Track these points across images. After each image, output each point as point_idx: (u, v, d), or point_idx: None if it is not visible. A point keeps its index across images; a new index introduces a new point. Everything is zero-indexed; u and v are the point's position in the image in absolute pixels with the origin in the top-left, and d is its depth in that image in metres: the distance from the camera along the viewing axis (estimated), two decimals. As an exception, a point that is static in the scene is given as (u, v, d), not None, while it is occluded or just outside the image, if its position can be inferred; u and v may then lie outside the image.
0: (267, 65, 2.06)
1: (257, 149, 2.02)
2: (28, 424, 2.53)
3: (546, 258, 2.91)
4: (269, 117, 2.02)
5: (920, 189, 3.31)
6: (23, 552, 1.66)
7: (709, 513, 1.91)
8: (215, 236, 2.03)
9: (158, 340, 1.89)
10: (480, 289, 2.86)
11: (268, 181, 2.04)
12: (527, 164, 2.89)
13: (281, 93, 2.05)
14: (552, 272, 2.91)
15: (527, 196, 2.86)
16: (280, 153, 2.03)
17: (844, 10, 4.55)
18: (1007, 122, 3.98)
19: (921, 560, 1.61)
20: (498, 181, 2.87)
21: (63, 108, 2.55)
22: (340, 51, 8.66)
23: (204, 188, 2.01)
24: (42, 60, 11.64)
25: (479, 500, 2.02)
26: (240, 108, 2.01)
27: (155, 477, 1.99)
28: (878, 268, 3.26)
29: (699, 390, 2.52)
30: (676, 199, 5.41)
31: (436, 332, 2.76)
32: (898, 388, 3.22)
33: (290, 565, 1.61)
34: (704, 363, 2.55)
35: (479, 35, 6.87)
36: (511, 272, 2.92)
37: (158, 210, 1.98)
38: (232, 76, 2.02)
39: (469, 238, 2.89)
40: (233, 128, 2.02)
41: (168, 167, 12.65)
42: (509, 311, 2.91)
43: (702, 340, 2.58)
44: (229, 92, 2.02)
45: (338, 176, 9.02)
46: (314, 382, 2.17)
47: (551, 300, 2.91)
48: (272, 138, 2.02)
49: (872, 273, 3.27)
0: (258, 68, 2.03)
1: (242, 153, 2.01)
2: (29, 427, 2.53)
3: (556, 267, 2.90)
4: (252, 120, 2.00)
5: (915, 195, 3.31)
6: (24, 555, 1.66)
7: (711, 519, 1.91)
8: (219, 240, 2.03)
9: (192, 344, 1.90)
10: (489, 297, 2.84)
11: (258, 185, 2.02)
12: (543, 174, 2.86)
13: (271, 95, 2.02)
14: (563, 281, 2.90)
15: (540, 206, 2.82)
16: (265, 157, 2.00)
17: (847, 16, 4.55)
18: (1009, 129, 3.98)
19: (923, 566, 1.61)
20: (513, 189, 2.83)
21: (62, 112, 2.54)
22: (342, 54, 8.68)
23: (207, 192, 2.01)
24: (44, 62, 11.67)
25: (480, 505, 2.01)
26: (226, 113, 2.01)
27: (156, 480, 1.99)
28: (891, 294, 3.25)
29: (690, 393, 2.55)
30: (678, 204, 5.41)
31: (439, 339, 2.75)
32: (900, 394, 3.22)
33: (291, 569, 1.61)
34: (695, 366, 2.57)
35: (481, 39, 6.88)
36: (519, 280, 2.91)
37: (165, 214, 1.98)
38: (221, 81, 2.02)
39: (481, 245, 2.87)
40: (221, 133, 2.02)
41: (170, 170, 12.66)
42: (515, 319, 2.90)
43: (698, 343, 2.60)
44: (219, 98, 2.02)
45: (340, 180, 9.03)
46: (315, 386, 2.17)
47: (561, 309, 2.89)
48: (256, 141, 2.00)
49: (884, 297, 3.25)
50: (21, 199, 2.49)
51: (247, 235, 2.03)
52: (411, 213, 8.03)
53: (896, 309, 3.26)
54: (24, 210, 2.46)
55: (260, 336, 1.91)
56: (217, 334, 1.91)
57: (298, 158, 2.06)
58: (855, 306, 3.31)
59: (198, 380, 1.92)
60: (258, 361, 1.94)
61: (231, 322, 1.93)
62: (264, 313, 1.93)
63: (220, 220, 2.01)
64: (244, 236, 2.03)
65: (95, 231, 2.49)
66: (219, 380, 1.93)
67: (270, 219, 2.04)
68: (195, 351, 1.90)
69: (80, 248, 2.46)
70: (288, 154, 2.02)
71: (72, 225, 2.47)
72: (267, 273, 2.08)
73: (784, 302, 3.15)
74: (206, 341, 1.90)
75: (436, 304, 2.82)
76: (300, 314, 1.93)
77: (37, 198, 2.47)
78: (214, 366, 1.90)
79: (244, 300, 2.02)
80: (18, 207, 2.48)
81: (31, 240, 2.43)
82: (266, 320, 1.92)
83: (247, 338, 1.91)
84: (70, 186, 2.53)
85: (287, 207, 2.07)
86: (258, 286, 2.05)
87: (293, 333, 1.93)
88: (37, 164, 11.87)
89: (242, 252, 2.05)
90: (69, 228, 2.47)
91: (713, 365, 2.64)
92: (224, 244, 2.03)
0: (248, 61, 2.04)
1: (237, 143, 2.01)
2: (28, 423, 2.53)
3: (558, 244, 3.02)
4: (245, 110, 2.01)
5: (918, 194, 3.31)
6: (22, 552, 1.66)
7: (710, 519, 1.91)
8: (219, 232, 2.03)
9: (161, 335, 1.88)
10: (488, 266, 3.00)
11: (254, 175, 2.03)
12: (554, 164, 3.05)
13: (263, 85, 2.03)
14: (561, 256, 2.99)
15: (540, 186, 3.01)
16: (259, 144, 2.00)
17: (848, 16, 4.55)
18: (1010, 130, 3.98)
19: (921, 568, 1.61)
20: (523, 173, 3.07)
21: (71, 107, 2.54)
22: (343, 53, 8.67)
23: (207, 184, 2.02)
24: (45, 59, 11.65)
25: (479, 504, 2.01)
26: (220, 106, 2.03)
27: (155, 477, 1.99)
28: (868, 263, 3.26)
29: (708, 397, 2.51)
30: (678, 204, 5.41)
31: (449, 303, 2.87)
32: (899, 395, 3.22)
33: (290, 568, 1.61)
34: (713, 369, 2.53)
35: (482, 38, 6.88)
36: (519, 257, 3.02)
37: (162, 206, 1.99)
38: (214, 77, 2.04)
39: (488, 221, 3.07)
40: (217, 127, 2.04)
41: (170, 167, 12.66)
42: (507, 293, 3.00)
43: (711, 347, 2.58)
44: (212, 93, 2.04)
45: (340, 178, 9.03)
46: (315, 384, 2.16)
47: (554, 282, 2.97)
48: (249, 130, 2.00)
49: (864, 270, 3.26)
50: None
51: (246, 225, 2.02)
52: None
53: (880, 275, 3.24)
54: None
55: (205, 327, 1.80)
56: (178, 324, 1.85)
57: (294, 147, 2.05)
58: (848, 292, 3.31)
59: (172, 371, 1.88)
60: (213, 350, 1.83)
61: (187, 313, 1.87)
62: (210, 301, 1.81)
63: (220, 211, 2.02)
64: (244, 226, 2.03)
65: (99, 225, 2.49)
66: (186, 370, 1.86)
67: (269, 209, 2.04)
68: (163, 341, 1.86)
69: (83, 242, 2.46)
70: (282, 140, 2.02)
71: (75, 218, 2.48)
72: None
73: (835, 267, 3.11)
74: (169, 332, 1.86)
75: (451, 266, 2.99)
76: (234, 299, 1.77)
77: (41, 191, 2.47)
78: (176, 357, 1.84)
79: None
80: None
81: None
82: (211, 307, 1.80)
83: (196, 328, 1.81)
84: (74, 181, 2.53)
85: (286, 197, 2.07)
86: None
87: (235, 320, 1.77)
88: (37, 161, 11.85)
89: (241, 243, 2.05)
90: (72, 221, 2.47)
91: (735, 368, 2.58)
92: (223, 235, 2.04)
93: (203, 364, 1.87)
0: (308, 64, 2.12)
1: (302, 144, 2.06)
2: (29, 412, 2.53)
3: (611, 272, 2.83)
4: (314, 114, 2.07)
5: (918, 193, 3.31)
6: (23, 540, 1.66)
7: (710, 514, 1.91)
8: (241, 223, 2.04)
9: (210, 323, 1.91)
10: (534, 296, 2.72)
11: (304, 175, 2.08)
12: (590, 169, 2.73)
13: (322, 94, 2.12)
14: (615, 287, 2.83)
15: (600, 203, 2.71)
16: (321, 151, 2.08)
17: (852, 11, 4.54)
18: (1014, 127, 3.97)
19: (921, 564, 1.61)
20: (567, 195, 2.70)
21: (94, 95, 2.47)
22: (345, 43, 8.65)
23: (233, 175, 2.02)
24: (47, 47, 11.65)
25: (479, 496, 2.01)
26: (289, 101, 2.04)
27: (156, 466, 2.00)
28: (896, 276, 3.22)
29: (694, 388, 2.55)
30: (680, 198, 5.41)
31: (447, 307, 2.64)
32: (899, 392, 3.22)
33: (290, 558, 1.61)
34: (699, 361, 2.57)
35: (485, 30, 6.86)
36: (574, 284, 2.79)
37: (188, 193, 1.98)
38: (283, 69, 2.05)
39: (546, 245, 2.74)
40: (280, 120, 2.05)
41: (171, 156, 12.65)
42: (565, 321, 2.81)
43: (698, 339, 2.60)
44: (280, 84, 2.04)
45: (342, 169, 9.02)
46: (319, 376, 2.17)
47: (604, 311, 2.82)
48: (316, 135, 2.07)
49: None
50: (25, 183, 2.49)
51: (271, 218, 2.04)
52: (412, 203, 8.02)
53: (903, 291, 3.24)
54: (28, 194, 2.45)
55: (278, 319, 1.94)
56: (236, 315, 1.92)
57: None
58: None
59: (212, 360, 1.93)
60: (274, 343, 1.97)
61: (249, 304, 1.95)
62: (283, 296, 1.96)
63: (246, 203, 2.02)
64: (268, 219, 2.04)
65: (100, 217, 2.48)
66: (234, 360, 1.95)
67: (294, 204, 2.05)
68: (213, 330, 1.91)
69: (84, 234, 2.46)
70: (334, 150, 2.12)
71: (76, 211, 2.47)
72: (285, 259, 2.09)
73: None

□ □ □ □ □

What is needed:
Write down again the exact lines running from the beginning of the data to the line containing "4: (269, 117, 2.02)", with both ends included.

Task result:
Track these points across images. After each image, output each point as point_idx: (u, v, d), or point_idx: None if it is not visible. A point keeps its index across images; a new index introduces a new point. Everything is zero-indexed; u and v are the point's position in the image in absolute pixels with the origin in the top-left, and d is its depth in that image in metres: the distance from the camera along the viewing axis (estimated), two decimals. As an exception, a point that is static in the scene is given as (u, v, d), not None, while it is occluded or just outside the image, if its position can be inferred; u and v may then lie outside the image.
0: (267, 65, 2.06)
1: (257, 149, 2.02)
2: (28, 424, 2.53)
3: (546, 258, 2.91)
4: (269, 117, 2.02)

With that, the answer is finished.